The sunset in December occurs around 4.30pm; I have done midnight weddings with barely any light, so I'm able to work in any situation. I often encourage a spontaneous couple shot if it's snowing or as a winter sunset falls behind them. It all depends on the mood the couple are wanting and what the photographer can create within the surroundings.
Looking through the camera lens
Q. Tying the knot in winter is exciting but I'm worried because it gets dark very quickly, what are the must-have shots?
A. Daniel Hughes says: Daniel says: Winter weddings can be amazing and although I prefer to use natural available light, I think it's really important to get great photographs in any lighting condition. I highly recommend working with your photographer over your timings to make sure you use the available light for any key shots you want such as group shots and couple portraits. There are no right or wrong answers to which shots your have during this time, especially as some weddings may all be indoors due to the weather. I often have two short portrait sessions for couples, regardless of the time of year. Where possible, I plan with my couples to capture that golden hour light just before sunset. However it can rain, so even during the summer months, my evening portraits can be inside using the best of the venue and creating great light.

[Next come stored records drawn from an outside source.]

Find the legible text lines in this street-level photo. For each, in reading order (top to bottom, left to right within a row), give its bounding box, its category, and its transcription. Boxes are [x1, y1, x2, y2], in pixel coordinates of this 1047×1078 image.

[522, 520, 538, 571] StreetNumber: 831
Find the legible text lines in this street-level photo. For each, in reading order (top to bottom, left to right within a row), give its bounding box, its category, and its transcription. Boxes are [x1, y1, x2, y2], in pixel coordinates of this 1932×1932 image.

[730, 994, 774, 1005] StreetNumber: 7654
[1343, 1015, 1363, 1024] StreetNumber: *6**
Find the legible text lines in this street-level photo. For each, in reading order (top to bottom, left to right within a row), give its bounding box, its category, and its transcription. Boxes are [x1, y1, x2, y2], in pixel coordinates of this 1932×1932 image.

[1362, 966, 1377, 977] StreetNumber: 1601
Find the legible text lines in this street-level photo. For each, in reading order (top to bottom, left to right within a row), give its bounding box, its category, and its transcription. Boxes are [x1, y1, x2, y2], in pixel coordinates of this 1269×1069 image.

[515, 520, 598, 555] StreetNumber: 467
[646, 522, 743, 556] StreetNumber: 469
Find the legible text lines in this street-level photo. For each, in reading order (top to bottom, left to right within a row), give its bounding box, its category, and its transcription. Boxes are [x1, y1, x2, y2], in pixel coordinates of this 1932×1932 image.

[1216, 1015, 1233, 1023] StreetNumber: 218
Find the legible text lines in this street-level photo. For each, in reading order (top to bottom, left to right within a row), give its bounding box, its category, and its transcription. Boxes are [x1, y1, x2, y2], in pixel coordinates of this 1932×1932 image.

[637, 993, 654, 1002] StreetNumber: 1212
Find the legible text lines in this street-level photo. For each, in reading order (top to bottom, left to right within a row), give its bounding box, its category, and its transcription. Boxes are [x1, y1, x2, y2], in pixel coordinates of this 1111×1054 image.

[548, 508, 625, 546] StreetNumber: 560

Q. Our photographer's asked us for a list of must-have shots prior to our big day. In your opinion what should we make sure we capture?
A. Graeme Simpson says: When a photographer asks you for this, it's more about letting them know if there are any guests you really want to have on camera or any special moments that you have planned so they can prepare and be sure not to miss it.
There are so many options but my favourites include the reaction of the bridesmaids as they see the bride walk into the room ready to go, the proud father-ofthe- bride as he walks her down the aisle, the groom's face as he sees her for the first time, the laughs during the speeches and those special moments as the bride and groom take time out. My advice is to trust your photographer to work with the surroundings, you and your guests, and you'll get the best out of your photos.
Q. Tying the knot in summer lends itself to endless photo opportunities but we don't want to be away from our guests for too long. What are the must-have shots?
A. Nick Shoot says: I prefer natural rather than staged photography where possible so this helps with time. My favourites include a sunset shot with a silhouette of the bride and groom as the sun goes down or a romantic kiss by a reflective body of water. If the venue's landscape allows, a walk amongst trees with the light shining through the branches looks great and I've even had fun with the happy couple racing away on space hoppers!
I'm always conscious of timings so I give couples a quick rundown of any shots I feel would be worth their time out from the partying guests before the day.
Through the lens
Q. Our ceremony starts at 3pm so there won't be much time for photos in the daylight. How can we get the best shots at this time of the year?
A. Graeme Simpson says: A good photographer will be able to create magical images whatever the time and they'll also find different backdrops for indoor shots so don't let the weather ruin your day. If you do brave the elements – wind, rain or snow can all add that special something to your pics.
With the evenings drawing in earlier, what better way to end your day than with a firework finale? Sparklers, torches and phones also create light for fun long-exposure shots or simply using the ambience from the venue's lighting can add a romantic touch. Embrace the dark nights and pop out before your evening guests arrive for more stunning, atmospheric couple portraits.